Infant mortality is at a record low, largely because of a halving in deaths from sudden infant death syndrome since 1994, when a public campaign to put babies on their backs to sleep began. In 1999, the report said, 7 of every 1,000 babies under the age of 1 died. This fell again in 2000 to 6.9 deaths
per 1,000 babies, according to a separate report released by the Centers for Disease Control today.
But the CDC said the gap between black and white babies is widening: In 1980, black babies were twice as likely as white ones to die; in 2000, they were 2.5 times as likely.
According to the interagency report, the economic boom of the late 1990s led to 88 percent of children in 2000 being covered by health insurance, the highest level of the past 15 years. More up-to-date figures are not available to assess the impact of last year's economic instability. Hispanic children were most likely to be among the 8.4 million children with no health insurance.

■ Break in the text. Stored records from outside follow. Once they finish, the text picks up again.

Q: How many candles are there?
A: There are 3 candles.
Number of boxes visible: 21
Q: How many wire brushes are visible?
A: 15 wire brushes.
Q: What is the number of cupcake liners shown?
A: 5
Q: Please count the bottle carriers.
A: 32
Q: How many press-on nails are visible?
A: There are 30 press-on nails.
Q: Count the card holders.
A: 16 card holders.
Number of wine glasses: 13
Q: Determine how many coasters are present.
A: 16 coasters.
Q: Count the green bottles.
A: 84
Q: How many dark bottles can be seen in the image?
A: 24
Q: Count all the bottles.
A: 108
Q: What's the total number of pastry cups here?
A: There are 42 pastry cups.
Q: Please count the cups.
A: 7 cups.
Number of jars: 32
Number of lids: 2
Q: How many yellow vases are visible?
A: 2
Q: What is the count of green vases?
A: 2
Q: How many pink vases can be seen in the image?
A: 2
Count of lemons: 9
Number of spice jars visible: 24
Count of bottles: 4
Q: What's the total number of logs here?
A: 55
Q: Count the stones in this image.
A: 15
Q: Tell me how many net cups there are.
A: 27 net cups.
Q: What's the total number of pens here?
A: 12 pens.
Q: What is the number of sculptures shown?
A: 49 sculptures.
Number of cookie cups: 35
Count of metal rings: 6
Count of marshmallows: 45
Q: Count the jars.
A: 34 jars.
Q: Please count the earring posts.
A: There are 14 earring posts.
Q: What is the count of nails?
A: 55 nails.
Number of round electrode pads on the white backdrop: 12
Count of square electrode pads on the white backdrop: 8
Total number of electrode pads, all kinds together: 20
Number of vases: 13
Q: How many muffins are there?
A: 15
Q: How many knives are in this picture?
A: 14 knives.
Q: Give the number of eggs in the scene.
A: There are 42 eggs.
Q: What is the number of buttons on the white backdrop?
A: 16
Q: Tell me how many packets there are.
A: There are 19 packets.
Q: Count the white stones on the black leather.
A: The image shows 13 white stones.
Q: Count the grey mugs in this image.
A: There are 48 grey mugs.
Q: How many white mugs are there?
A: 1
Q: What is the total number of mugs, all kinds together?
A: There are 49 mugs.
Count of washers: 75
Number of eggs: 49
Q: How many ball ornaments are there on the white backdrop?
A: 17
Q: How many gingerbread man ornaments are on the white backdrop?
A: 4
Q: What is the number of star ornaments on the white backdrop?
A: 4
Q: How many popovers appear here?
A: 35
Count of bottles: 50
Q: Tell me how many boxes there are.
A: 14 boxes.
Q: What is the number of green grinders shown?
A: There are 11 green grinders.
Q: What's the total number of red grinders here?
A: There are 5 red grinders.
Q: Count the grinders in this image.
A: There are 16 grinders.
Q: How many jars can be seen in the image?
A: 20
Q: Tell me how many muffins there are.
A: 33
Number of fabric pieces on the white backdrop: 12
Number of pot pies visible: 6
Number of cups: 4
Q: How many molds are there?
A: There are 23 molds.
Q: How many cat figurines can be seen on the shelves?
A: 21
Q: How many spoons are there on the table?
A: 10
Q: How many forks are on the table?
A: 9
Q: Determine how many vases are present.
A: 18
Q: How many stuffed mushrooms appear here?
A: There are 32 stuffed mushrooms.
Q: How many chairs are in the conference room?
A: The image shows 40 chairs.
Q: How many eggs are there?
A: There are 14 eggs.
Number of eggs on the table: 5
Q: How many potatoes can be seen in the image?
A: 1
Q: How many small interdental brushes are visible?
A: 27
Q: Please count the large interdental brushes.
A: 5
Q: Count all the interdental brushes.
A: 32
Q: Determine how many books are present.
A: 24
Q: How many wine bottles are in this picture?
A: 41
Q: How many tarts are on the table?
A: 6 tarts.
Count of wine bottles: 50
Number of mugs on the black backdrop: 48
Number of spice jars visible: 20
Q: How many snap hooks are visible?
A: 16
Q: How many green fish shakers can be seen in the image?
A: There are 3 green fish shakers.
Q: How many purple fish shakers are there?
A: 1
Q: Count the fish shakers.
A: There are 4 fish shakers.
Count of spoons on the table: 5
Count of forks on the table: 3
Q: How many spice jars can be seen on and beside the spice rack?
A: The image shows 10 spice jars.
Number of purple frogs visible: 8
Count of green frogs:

Bedtime stories have also boomed, with the majority of 3- to 5-year-olds being read to every day by a relative, up significantly on the previous year. This seems to be due to the trend of women getting a better education before starting a family, according to the interagency experts.
The best chance a child has for a story is to have a mother who went to college, according to the report. Three-fourths of these children are read to every day, compared with less than half of the children whose
mothers did not finish high school.
The report also found that teenagers are less likely to smoke or become pregnant, although they are resisting attempts to stop binge drinking or using illegal drugs.
Children who are poor, nonwhite or have uneducated parents do not do nearly so well as their counterparts, a "persistent and consistent gap," said Edward Sondik, director of the National Center for Health Statistics.
In that context, this year's report looked for the first time at the health risks for the children of first-generation immigrants, which in the future will be added as another key indicator of the wellbeing of the nation's youth.
The interagency group found that a third of these children had a parent who had not finished high school -- three times the rate of children whose parents were born in the United States -- and that this hurts a child's chances of good health and success in school.
Sondik said the size of the group meant it could have an impact on overall child health in future years.
"We might see changes in health. Health is clearly related to poverty, and these children are more likely to live in poverty," he said.